> **Your instructions**
Reproduce the portion of the slope and arc-length derivation between "Now we have" and "x^2/y^2) * dx^2 )", inclusive.

To calculate the derivative of y^2 we need the product rule:

0 = 2*x + d/dx( y^2 )

0 = 2*x + y*d/dx( y ) + d/dx( y )*y

0 = 2*x + 2*y*d/dx( y )

-(2*x) = 2*y*d/dx( y )

-(2*x)/(2*y) = d/dx( y )

-x/y = dy/dx

Now we have the slope of the curve, so dS is:

dS^2 = (1 + (dy/dx)^2) * dx^2  <==  -x/y = dy/dx

dS^2 = (1 + (-x/y)^2) * dx^2

dS^2 = (1 + x^2/y^2) * dx^2

sqrt( dS^2 ) = sqrt( (1 + x^2/y^2) * dx^2 )

> **Material shown**
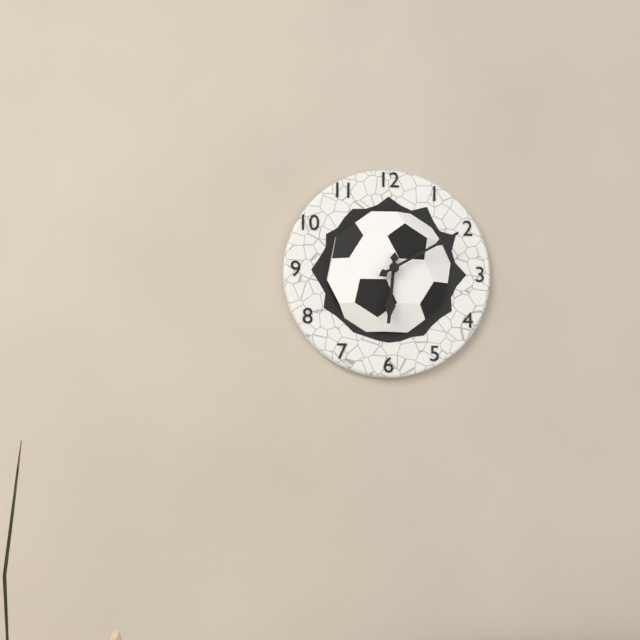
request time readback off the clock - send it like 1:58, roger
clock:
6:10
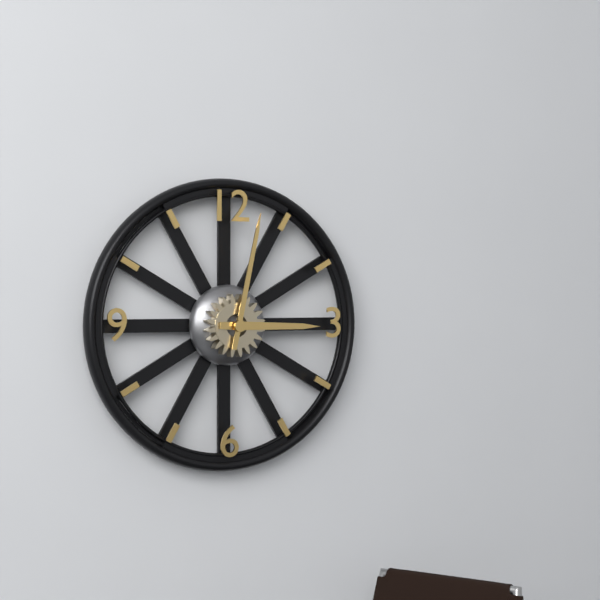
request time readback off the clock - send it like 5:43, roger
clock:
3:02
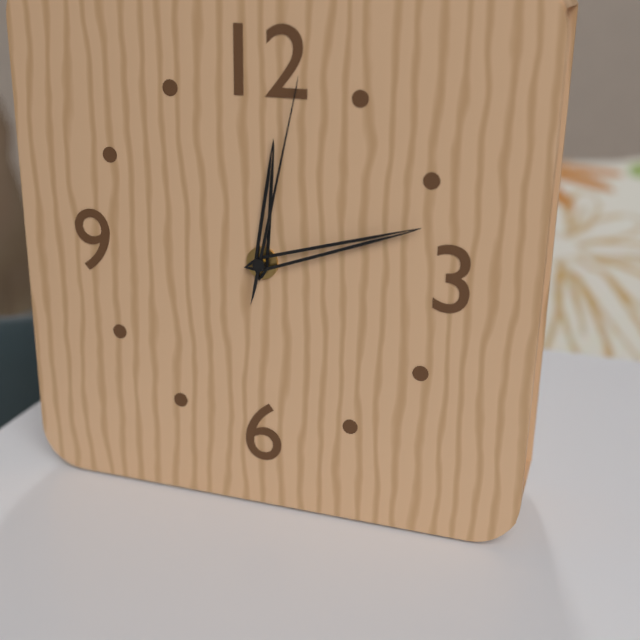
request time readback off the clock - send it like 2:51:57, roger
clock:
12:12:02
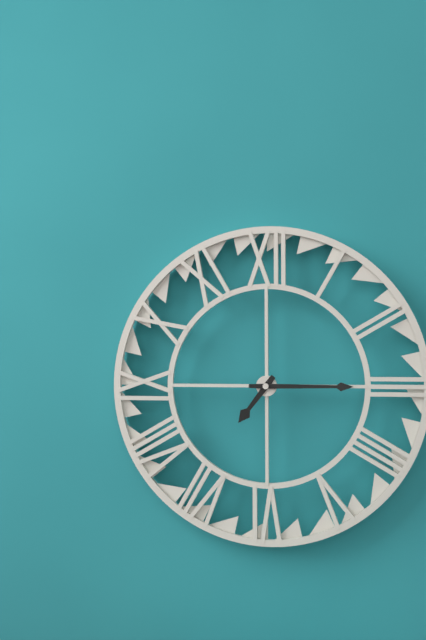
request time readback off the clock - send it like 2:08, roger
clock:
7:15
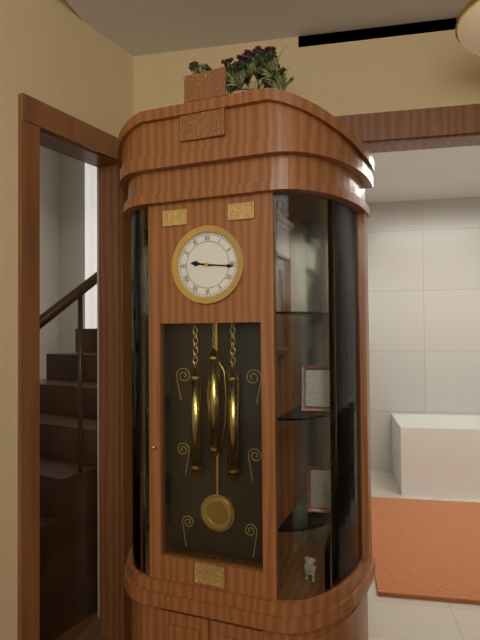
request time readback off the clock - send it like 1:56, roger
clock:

> **Result of this task**
Now we have the slope of the curve, so dS is:

dS^2 = (1 + (dy/dx)^2) * dx^2  <==  -x/y = dy/dx

dS^2 = (1 + (-x/y)^2) * dx^2

dS^2 = (1 + x^2/y^2) * dx^2

sqrt( dS^2 ) = sqrt( (1 + x^2/y^2) * dx^2 )